Когда Фернандо де Рохас входил в комнату, которую снимал в гостинице «Эль Кабальеро Мио Сид», он услышал за собой голос парнишки-официанта. Он остановился, а мальчик доверительно зашептал:
— Сеньор...
— В чем дело?
— Не угодно ли сеньору барышню? У нас их здесь несколько, очень красивые... Глория, Росита, Анита... И все как на подбор...
— Нет,— резко возразил поэт,— ничего подобного я не желаю. Спокойной ночи.

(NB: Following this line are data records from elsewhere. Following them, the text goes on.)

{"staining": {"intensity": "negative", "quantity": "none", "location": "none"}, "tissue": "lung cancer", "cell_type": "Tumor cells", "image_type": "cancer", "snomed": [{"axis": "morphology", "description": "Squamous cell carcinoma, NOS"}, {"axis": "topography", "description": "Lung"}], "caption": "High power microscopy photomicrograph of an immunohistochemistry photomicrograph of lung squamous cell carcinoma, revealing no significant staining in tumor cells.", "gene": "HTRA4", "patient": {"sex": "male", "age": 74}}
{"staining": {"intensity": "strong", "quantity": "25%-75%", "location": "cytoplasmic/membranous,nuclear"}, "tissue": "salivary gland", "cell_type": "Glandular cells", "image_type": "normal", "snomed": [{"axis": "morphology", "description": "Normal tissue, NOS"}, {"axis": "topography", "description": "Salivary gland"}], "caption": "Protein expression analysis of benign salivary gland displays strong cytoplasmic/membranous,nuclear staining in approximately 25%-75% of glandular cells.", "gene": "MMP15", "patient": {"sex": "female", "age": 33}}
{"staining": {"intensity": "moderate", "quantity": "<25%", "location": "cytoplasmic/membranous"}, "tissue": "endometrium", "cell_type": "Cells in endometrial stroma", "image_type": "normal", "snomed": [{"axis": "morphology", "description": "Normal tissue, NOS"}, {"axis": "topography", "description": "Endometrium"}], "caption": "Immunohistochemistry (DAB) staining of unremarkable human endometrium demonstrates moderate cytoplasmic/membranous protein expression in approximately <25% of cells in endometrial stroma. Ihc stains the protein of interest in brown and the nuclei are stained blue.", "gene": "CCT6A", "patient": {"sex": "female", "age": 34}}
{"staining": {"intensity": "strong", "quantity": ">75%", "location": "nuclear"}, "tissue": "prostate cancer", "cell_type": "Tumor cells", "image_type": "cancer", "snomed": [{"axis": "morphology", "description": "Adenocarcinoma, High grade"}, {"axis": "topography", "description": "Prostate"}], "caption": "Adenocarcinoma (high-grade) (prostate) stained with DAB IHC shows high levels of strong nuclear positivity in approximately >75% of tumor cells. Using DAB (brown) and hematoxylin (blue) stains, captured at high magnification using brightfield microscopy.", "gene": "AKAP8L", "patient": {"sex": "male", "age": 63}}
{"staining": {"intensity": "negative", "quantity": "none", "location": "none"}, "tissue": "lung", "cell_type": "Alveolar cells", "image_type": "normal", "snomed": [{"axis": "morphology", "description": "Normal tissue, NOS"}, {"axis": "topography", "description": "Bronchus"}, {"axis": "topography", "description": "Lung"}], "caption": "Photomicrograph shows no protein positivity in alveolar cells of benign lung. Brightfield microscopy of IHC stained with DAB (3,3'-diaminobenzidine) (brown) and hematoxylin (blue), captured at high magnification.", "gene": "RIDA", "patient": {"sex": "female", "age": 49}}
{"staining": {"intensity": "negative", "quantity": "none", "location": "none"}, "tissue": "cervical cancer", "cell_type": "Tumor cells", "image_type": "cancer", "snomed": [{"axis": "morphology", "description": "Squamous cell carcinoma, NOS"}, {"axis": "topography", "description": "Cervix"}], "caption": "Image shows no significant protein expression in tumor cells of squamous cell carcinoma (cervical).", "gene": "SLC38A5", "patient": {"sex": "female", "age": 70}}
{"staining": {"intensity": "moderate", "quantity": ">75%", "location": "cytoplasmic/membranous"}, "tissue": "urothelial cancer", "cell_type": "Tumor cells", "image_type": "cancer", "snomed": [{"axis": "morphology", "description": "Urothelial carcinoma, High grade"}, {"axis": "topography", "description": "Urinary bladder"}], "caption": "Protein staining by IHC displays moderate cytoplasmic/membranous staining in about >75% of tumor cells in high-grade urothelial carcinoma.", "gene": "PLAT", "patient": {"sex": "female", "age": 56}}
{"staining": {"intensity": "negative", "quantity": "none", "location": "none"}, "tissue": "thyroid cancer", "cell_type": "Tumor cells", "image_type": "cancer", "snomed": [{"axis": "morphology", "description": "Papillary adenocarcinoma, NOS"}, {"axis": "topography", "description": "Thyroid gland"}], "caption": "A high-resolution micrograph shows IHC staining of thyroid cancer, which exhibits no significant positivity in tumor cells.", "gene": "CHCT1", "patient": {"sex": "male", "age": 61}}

Он вошел в свою комнату, разделся, помолился, и это не было молитвой испанцев. Но тут в голове у него молнией пронеслась мысль: она была абсурдной и в то же время абсолютно естественной. Он вскочил с постели, прервав молитву, наспех оделся и сбежал вниз, в трактир.
— Где эти барышни?— спросил он парнишку, стиснув зубы.
Они в самом деле были такие: очаровательные, искрометные, необузданные, манящие и обжигающие. Он обратился к самой прекрасной из них:
— Сеньорита, мне нужно, чтобы вы свели с ума одного человека. Чтобы вы сделали его безумцем. Чтобы вы обмотали его вокруг пальца. Чтоб вы его заставили жить, действовать, сражаться! Этот человек всю свою жизнь не делал ничего, к чему его не принудили женщины! Вы можете заработать много денег! Понимаете?
— Нет,— сказала дама по имени Пепита.— А об чем речь?
Когда они пришли к «Эль Маго Висенте», Коломбо там уже не было. Коротконогий корчмарь приблизился к ним утиной походкой.